Interviews, insight & analysis on digital media & marketing

Owen Hancock of Impact.com on the rise of partner-led marketing: “80% of Gen Z think brands tell lies”

With more brands shifting spend away from traditional advertising in favour of creator and affiliate-led strategies, performance marketing is undergoing a significant revival in 2025. 

impact.com is a unified platform for partner-led marketing (encompassing affiliate, influencer and referral marketing), already powering campaigns for Uber, Levi’s and TUI, welcomed over 700 new clients in the first quarter of this year, including Monzo, Ocado and New Balance. The company has also released new research and product updates to support this growth, and is behind Best Buy’s new creator-powered Storefronts.

New Digital Age spoke to Owen Hancock, RVP, Marketing – EMEA at impact.com to find out more about the evolution of partner-led marketing…

Hi Owen. Tell me about your role at impact.com.

I’ve been at impact.com since 2019, leading our marketing efforts across EMEA. My team’s core mission is to show brands how partnerships are transforming the way they can connect, grow, and build that essential trust with their audiences. Through these authentic relationships, they are driving customer acquisition and delivering results that traditional methods can’t match. When I started six years ago, our EMEA operations were run only from London, but our expansion to have offices in Berlin, Milan, Olso, Copenhagen, Stockholm, Paris, and soon Madrid, is a direct result of European brands embracing this powerful new way to grow.
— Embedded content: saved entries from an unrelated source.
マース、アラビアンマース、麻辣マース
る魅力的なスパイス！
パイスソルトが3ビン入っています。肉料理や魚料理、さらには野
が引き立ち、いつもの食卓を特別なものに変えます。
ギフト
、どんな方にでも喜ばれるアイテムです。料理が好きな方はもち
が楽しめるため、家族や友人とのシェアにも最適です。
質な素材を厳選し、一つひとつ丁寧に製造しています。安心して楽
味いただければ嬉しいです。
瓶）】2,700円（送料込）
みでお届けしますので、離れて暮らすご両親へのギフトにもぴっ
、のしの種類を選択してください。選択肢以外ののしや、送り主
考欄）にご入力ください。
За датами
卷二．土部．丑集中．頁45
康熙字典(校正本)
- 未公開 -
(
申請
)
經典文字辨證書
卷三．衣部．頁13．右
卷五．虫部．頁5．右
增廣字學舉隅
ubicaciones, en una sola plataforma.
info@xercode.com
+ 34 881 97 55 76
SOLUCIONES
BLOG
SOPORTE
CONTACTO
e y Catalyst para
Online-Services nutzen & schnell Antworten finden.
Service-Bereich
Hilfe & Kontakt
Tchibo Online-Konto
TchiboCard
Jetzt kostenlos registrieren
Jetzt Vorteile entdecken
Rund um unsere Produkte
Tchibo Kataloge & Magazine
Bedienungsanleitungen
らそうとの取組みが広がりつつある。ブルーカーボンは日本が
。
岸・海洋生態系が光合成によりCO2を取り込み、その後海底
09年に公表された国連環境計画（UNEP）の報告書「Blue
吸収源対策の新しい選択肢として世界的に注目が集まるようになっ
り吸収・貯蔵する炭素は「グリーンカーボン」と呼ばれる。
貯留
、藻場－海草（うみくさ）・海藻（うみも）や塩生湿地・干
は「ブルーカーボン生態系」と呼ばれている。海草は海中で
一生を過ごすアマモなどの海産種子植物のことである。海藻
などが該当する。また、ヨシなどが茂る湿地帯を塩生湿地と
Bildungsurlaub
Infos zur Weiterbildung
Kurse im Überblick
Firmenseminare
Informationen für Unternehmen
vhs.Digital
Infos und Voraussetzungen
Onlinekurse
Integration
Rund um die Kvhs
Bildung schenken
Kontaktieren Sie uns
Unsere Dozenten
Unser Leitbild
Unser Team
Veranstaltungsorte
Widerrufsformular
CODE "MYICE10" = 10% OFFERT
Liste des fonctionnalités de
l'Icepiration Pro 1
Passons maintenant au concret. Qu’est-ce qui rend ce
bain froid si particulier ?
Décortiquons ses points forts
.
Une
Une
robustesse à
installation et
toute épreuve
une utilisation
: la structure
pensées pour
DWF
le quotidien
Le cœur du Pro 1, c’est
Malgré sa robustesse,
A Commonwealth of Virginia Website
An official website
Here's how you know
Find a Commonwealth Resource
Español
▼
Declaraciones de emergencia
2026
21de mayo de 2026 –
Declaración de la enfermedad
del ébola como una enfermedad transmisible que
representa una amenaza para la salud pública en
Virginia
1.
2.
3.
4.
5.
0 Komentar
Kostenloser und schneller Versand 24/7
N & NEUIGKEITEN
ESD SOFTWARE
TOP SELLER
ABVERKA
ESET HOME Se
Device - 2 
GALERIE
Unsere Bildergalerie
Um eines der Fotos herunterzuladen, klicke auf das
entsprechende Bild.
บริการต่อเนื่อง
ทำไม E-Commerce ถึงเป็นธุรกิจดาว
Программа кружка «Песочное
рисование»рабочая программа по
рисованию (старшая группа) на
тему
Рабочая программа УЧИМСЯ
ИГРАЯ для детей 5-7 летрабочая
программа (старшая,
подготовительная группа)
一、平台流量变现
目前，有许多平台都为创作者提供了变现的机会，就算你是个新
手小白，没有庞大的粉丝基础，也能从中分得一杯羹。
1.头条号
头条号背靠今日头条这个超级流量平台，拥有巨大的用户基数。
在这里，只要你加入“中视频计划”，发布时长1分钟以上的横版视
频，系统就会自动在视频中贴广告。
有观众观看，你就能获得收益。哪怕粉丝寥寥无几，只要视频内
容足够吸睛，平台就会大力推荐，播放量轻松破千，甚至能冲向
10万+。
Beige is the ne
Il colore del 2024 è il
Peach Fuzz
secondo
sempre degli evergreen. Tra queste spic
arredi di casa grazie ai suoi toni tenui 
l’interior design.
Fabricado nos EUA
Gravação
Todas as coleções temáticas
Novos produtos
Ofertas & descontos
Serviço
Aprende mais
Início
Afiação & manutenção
Why is partner-led marketing gaining ground on traditional advertising spend?

Partner-led marketing includes channels such as affiliate, influencer and creator marketing, advocate programmes and B2B partnerships. The point of it is to harness trusted voices, which are strong, important advocates for brands at a time when people are tuning out traditional advertising, or simply rejecting it.

There’s a growing distrust of traditional advertising, especially among younger audiences: 80% of Gen Z think brands lie about their products; 70% of millennials don’t trust what a brand says about itself. So people are doing their own research and looking to third parties, who they see as unbiased and neutral. That, for me, is a big part of why partner marketing has really taken off.

It has other real strengths too. It’s a much more accountable model than traditional advertising, which means brands really know what’s working and what’s not. And it provides much broader insights and opportunities. That’s why partner marketing is a great way for brands to enter new international markets – you leverage the trust of local partners, and they in turn persuade their audiences.

How does Impact.com work with brands and/or agencies to leverage Partner-Led Marketing? What sort of brands are most likely to explore the opportunity?

Our clients are predominantly brands, though about half of them also choose to work with an agency. But partnership marketing is an approach that works for companies at all stages. For young companies, it’s a way to become known and established, while more established companies can really power and grow their business through mature partnership programmes.

Different companies will always use different types of partnership: for niche players, advocacy programmes where passionate customers spread the word can be powerful. For mature companies, reviews and comparison sites may play a big role.

For all of them, a big part of the value we provide is in connecting brands with the right partners quickly and efficiently. It’s not necessarily about size and scale – it’s about fit. A creator with 10,000 followers who genuinely loves a product can be as powerful, if not more so, than someone with a million followers promoting something they don’t actually use.

Based on your work with clients, what marketplace trends do you think will be most significant in the near future?

We’re seeing a slowdown in consumer spending – not in the number of transactions, but in order values. People are being more intentional, doing more research, and making sure they’re getting the best deal. The message is that people are still buying, but they’re being much more considered.

What does success look like for impact.com over the next three years? 

Success means leading the market’s transformation out of the “Ad-Led Era” and into the “Partner-Led” future. We are currently in a customer acquisition crisis; while global advertising spend surpassed $1 trillion in 2024, customer acquisition costs have skyrocketed 222% over the past decade. Brands are effectively spending three times more for the same result. Partner marketing is only about 2% of that total spend, and our goal is to grow that proportion significantly by proving that brands should reallocate their budgets toward partnerships. Partner-led marketing is more accountable and effective because it builds authentic connections in a world where consumers trust people, not ads. 

We’re also investing a great deal in our technology to power this shift, building on our foundations as an AI-native platform. As a tech-led company, we’ve always been built on automation; now, we are embedding intelligence into the architecture itself, woven into every workflow. AI is only as valuable as the intelligence behind it, and our platform is powered by the largest proprietary dataset in the industry, which includes $100B in partner-driven commerce from more than 4,700 brands. For us, AI is not about bolting on a chatbot; it’s about creating “decision-grade models” that deliver genuine incremental impact and move toward ‘agentic automation’, where AI agents don’t just respond, they actively recruit, optimise, and guide.